One researcher tested the balance of the normal skin microbiome in an unusual way. Medical Xpress tells how public health lecturer James Hamblin at Yale decided to go without showers — for five years! Surprisingly, his skin microbiome stabilized in a way that did not repulse his wife and friends. The expected rancid body odor actually went away in time.
From his experience, which he has published in a book, Clean: The New Science of Skin and the Beauty of Doing Less, he concluded that the deodorants, shampoos, and oils that we feel are necessary for hygiene don’t remove microbes; they just change the populations. Scrubbing with antibacterial soaps can possibly remove the very microbes that we need for a good immune system. The Amish, he points out, tend to have low rates of allergies and inflammation possibly due to their exposure to dirt and farm animals from childhood. Edward Jenner, similarly, reasoned that farm women had immunity to smallpox due to their contact with weaker forms of a similar cowpox virus they picked up by milking cows.
One can be “too clean,” Hamblin concludes. After all, most people through history did fine without all those highly-marketed soaps and cleansers. “The theory is these microbial populations on your skin change and eventually establish a healthy equilibrium.”

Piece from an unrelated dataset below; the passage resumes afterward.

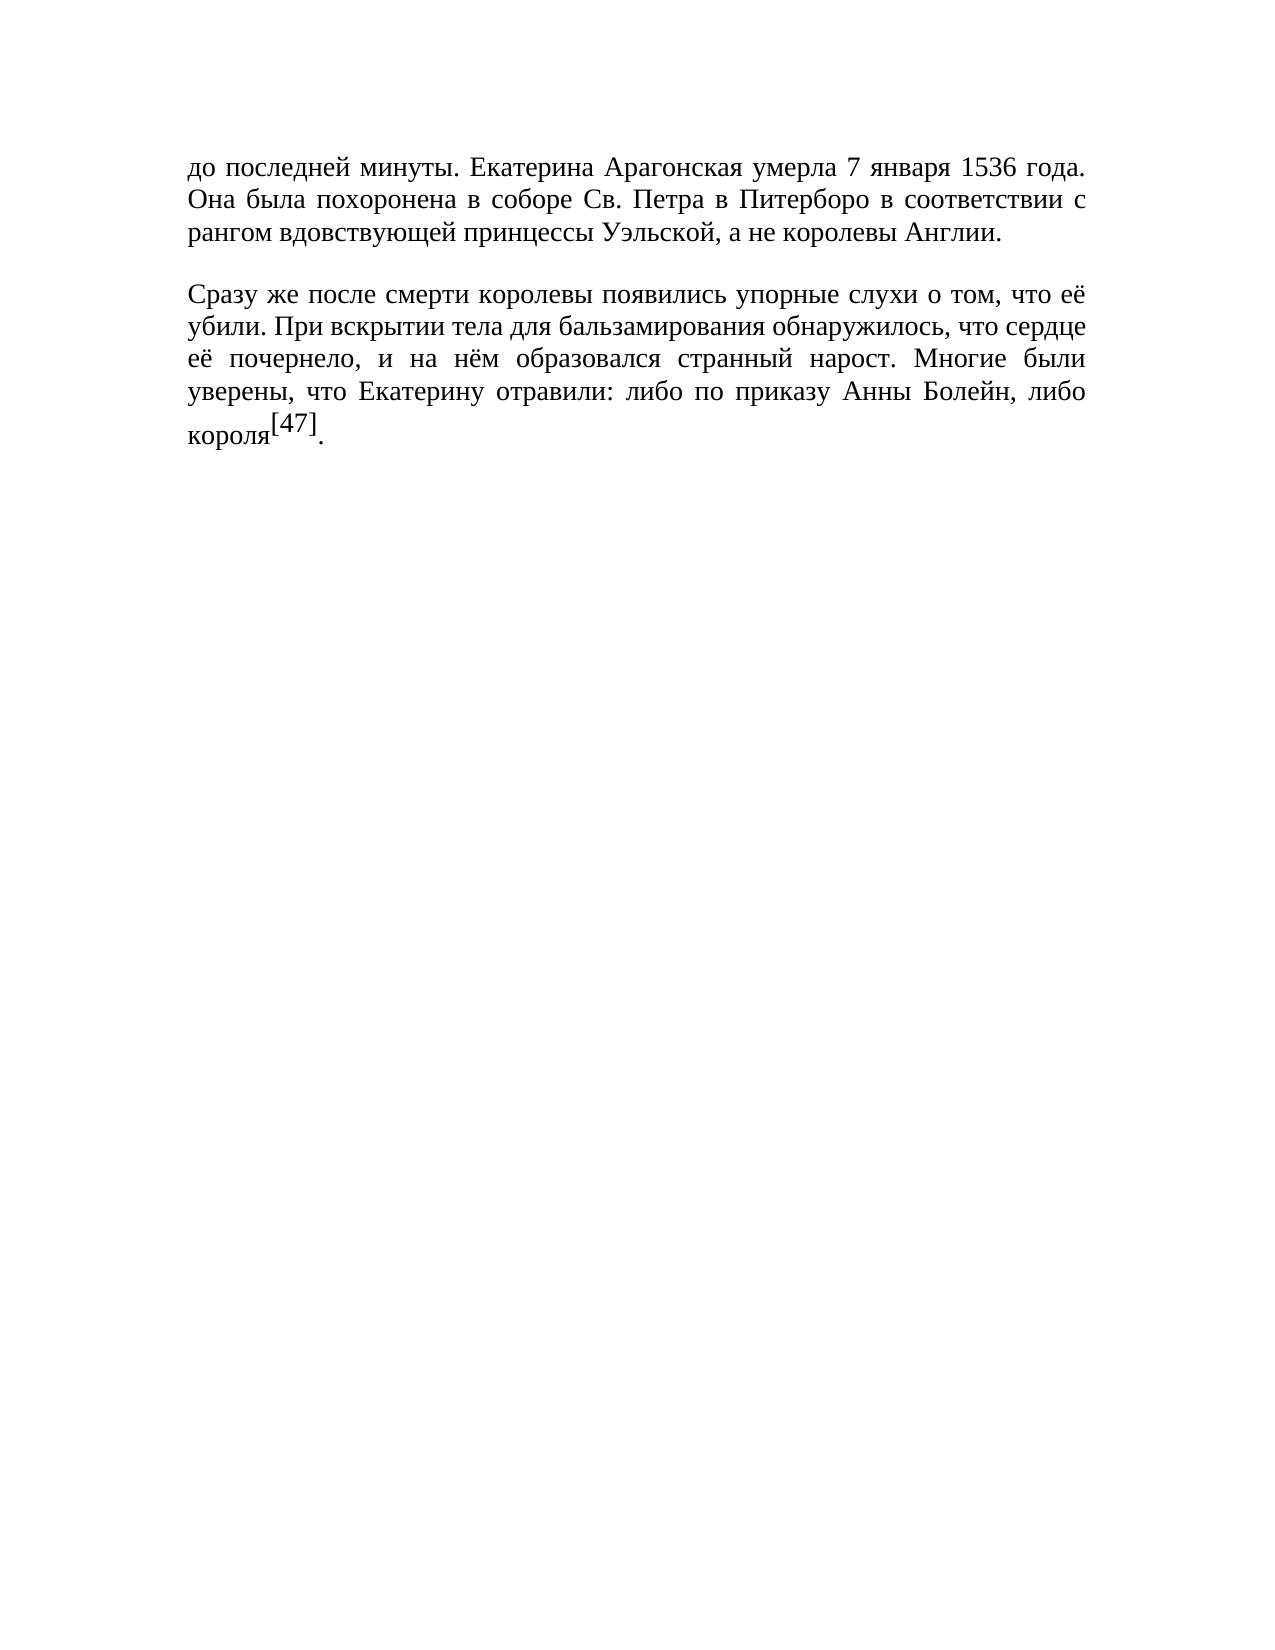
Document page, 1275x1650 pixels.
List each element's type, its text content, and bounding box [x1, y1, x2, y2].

The bottom line is that we need to do a better job discerning science from marketing and focus on effective evidence-based hygiene. To do that, we need to help people understand what is scientifically beneficial, what is elective, what is driven by cultural or beauty preferences and what is simply marketing. All of our cultural and personal preferences are valid, but they are not necessarily helping us to stay alive or prevent the spread of infectious disease. We need to be more strategic about doing these things and not simply clear-cut the entire forest of microbes living on our bodies. My goal with this book is to inform people about the history behind the concept of cleanliness, the knowledge we are gaining through skin science and how a lot of our current beliefs and practices came to be because of industry marketing. If anything, I encourage more research in this area. There is a lot we still don’t know. I also want people to know that if they want to do less, they probably can. Most of us are using far more products than we need to because we think they keep us healthy. But there’s a lot of room to question that.

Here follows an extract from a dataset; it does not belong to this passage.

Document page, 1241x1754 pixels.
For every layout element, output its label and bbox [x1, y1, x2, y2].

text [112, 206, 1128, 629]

In the Nature article, Eisenstein offers a concurring thought. Those microbes are not idle stowaways; they are crew members.
The skin microbiome is seeded at birth. The first microbial colonists help to train the immune system to tolerate commensal organisms (which have a neutral or beneficial impact on their host) while remaining alert to pathogens. These microbial communities continue to grow and diversify until puberty, when hormonal and developmental changes help to sculpt the final composition that is carried throughout adulthood.
Agriculture and Human Health
Here are two poorly understood frontiers of biology waiting for ID pioneers. Why should the Darwinists invade these territories with their mindset focused on chance? The fact that soil and skin microbiomes work very well most of the time indicates that they were designed to work optimally when all the parts are in balance. Instead of viewing microbes and all the other members of these ecosystems as selfish opportunists, ID scientists could approach them as parts of irreducibly complex systems that interface with geophysical factors to ensure a thriving biosphere. Discoveries made by ID research could have profound applications to agriculture and human health.